---------- Records for this exercise

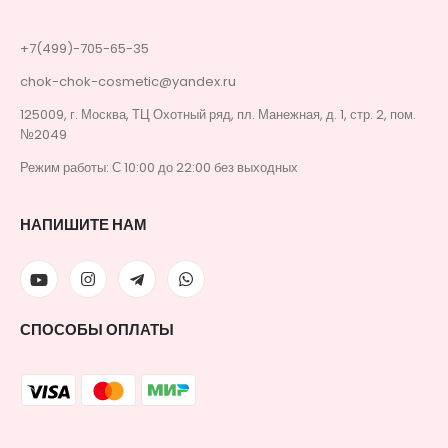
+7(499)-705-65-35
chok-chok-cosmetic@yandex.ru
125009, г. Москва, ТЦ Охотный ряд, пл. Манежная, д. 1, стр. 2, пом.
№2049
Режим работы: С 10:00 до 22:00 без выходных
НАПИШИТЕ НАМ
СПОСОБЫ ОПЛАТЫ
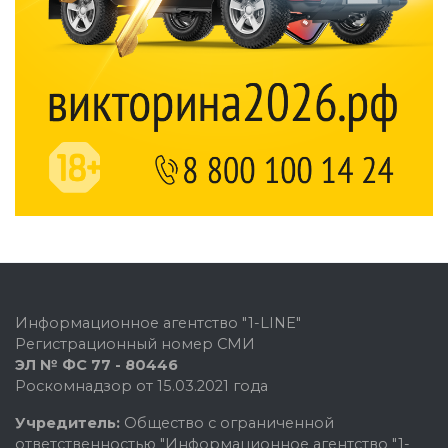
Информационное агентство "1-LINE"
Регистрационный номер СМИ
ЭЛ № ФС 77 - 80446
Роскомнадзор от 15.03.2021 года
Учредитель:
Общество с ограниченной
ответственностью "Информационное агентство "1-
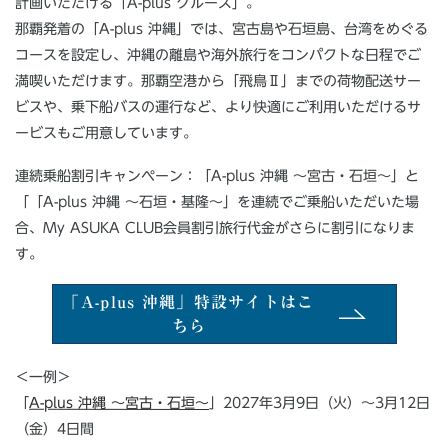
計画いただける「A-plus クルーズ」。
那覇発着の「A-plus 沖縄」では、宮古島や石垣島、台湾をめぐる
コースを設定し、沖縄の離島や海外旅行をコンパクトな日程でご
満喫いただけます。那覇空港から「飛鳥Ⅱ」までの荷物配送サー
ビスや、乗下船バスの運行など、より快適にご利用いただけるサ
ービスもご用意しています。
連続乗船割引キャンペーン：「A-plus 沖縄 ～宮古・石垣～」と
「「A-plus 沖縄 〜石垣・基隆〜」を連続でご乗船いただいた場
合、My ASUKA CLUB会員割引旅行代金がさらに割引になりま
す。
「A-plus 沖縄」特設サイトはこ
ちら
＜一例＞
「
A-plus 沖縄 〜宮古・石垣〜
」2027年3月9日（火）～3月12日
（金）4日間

--------------------
---------- Records for this exercise

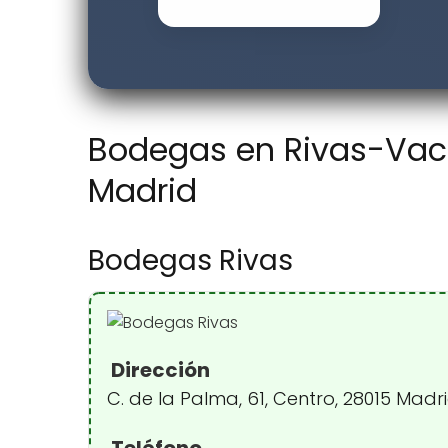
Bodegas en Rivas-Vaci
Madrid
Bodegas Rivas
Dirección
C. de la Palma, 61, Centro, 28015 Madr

--------------------

→ Your task: Output the lines from the line with "Bodegas en Rivas-Vaci" up to and including the line with "C. de la Palma, 61, Centro, 28015 Madr" as a Markdown table with the columns Row and Line, leaving out blank lines.

→ Output below:
| Row | Line |
|---|---|
| 1 | Bodegas en Rivas-Vaci |
| 2 | Madrid |
| 3 | Bodegas Rivas |
| 4 | Dirección |
| 5 | C. de la Palma, 61, Centro, 28015 Madr |